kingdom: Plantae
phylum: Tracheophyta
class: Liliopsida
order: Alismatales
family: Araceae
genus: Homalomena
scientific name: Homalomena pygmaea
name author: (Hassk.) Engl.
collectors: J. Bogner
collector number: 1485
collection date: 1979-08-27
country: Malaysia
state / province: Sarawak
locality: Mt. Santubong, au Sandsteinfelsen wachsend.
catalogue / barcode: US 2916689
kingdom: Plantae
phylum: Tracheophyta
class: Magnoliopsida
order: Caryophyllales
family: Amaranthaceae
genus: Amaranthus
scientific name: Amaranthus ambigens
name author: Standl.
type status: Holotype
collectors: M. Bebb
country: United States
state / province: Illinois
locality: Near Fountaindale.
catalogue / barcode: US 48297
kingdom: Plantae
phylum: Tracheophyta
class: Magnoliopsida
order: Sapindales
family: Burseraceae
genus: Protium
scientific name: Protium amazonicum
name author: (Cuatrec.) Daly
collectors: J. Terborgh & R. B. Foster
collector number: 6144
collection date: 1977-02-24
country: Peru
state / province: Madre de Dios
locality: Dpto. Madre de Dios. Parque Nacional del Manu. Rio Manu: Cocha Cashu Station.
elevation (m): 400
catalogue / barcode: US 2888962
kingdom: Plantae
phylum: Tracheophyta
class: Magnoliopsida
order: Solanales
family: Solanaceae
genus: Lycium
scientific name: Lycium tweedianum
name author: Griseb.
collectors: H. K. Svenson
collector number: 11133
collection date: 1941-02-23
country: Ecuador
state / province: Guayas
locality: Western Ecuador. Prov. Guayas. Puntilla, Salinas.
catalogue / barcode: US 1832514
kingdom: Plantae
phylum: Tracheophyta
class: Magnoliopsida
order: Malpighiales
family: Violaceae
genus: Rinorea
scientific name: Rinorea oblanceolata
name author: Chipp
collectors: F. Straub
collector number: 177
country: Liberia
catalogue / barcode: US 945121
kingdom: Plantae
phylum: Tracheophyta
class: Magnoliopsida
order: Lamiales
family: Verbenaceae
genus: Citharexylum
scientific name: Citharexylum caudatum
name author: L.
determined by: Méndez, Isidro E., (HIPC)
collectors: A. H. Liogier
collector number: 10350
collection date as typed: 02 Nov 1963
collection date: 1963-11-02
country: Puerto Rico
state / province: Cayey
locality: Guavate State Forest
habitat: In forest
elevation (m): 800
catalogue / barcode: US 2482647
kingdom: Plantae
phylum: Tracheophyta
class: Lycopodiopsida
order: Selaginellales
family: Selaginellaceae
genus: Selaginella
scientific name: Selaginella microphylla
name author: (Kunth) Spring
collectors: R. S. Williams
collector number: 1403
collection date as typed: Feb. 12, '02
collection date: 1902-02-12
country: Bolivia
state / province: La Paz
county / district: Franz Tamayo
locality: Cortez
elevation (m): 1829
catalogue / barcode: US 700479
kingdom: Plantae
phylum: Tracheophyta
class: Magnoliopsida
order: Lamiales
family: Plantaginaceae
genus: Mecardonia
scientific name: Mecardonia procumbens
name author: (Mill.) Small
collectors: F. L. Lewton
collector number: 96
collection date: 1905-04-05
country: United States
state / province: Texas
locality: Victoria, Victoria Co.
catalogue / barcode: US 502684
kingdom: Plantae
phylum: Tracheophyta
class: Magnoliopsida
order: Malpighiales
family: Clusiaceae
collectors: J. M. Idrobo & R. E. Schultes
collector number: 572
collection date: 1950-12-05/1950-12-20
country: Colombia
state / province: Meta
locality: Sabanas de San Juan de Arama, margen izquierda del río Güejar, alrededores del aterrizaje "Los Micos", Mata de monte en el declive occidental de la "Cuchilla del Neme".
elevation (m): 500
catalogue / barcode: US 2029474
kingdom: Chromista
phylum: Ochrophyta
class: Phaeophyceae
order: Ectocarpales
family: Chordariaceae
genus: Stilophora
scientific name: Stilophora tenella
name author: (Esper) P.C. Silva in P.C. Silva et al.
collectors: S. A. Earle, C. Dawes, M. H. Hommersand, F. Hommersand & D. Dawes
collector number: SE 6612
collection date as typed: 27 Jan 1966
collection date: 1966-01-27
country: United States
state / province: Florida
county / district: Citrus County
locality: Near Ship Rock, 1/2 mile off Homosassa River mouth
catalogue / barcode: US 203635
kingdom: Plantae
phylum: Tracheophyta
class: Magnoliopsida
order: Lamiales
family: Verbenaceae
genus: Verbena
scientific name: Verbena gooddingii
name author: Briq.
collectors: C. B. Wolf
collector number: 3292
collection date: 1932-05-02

**WRITTEN PROBLEM:** Reproduce every one of the lines above verbatim, with nothing changed or left out.

**RESULT:**
kingdom: Plantae
phylum: Tracheophyta
class: Liliopsida
order: Alismatales
family: Araceae
genus: Homalomena
scientific name: Homalomena pygmaea
name author: (Hassk.) Engl.
collectors: J. Bogner
collector number: 1485
collection date: 1979-08-27
country: Malaysia
state / province: Sarawak
locality: Mt. Santubong, au Sandsteinfelsen wachsend.
catalogue / barcode: US 2916689
kingdom: Plantae
phylum: Tracheophyta
class: Magnoliopsida
order: Caryophyllales
family: Amaranthaceae
genus: Amaranthus
scientific name: Amaranthus ambigens
name author: Standl.
type status: Holotype
collectors: M. Bebb
country: United States
state / province: Illinois
locality: Near Fountaindale.
catalogue / barcode: US 48297
kingdom: Plantae
phylum: Tracheophyta
class: Magnoliopsida
order: Sapindales
family: Burseraceae
genus: Protium
scientific name: Protium amazonicum
name author: (Cuatrec.) Daly
collectors: J. Terborgh & R. B. Foster
collector number: 6144
collection date: 1977-02-24
country: Peru
state / province: Madre de Dios
locality: Dpto. Madre de Dios. Parque Nacional del Manu. Rio Manu: Cocha Cashu Station.
elevation (m): 400
catalogue / barcode: US 2888962
kingdom: Plantae
phylum: Tracheophyta
class: Magnoliopsida
order: Solanales
family: Solanaceae
genus: Lycium
scientific name: Lycium tweedianum
name author: Griseb.
collectors: H. K. Svenson
collector number: 11133
collection date: 1941-02-23
country: Ecuador
state / province: Guayas
locality: Western Ecuador. Prov. Guayas. Puntilla, Salinas.
catalogue / barcode: US 1832514
kingdom: Plantae
phylum: Tracheophyta
class: Magnoliopsida
order: Malpighiales
family: Violaceae
genus: Rinorea
scientific name: Rinorea oblanceolata
name author: Chipp
collectors: F. Straub
collector number: 177
country: Liberia
catalogue / barcode: US 945121
kingdom: Plantae
phylum: Tracheophyta
class: Magnoliopsida
order: Lamiales
family: Verbenaceae
genus: Citharexylum
scientific name: Citharexylum caudatum
name author: L.
determined by: Méndez, Isidro E., (HIPC)
collectors: A. H. Liogier
collector number: 10350
collection date as typed: 02 Nov 1963
collection date: 1963-11-02
country: Puerto Rico
state / province: Cayey
locality: Guavate State Forest
habitat: In forest
elevation (m): 800
catalogue / barcode: US 2482647
kingdom: Plantae
phylum: Tracheophyta
class: Lycopodiopsida
order: Selaginellales
family: Selaginellaceae
genus: Selaginella
scientific name: Selaginella microphylla
name author: (Kunth) Spring
collectors: R. S. Williams
collector number: 1403
collection date as typed: Feb. 12, '02
collection date: 1902-02-12
country: Bolivia
state / province: La Paz
county / district: Franz Tamayo
locality: Cortez
elevation (m): 1829
catalogue / barcode: US 700479
kingdom: Plantae
phylum: Tracheophyta
class: Magnoliopsida
order: Lamiales
family: Plantaginaceae
genus: Mecardonia
scientific name: Mecardonia procumbens
name author: (Mill.) Small
collectors: F. L. Lewton
collector number: 96
collection date: 1905-04-05
country: United States
state / province: Texas
locality: Victoria, Victoria Co.
catalogue / barcode: US 502684
kingdom: Plantae
phylum: Tracheophyta
class: Magnoliopsida
order: Malpighiales
family: Clusiaceae
collectors: J. M. Idrobo & R. E. Schultes
collector number: 572
collection date: 1950-12-05/1950-12-20
country: Colombia
state / province: Meta
locality: Sabanas de San Juan de Arama, margen izquierda del río Güejar, alrededores del aterrizaje "Los Micos", Mata de monte en el declive occidental de la "Cuchilla del Neme".
elevation (m): 500
catalogue / barcode: US 2029474
kingdom: Chromista
phylum: Ochrophyta
class: Phaeophyceae
order: Ectocarpales
family: Chordariaceae
genus: Stilophora
scientific name: Stilophora tenella
name author: (Esper) P.C. Silva in P.C. Silva et al.
collectors: S. A. Earle, C. Dawes, M. H. Hommersand, F. Hommersand & D. Dawes
collector number: SE 6612
collection date as typed: 27 Jan 1966
collection date: 1966-01-27
country: United States
state / province: Florida
county / district: Citrus County
locality: Near Ship Rock, 1/2 mile off Homosassa River mouth
catalogue / barcode: US 203635
kingdom: Plantae
phylum: Tracheophyta
class: Magnoliopsida
order: Lamiales
family: Verbenaceae
genus: Verbena
scientific name: Verbena gooddingii
name author: Briq.
collectors: C. B. Wolf
collector number: 3292
collection date: 1932-05-02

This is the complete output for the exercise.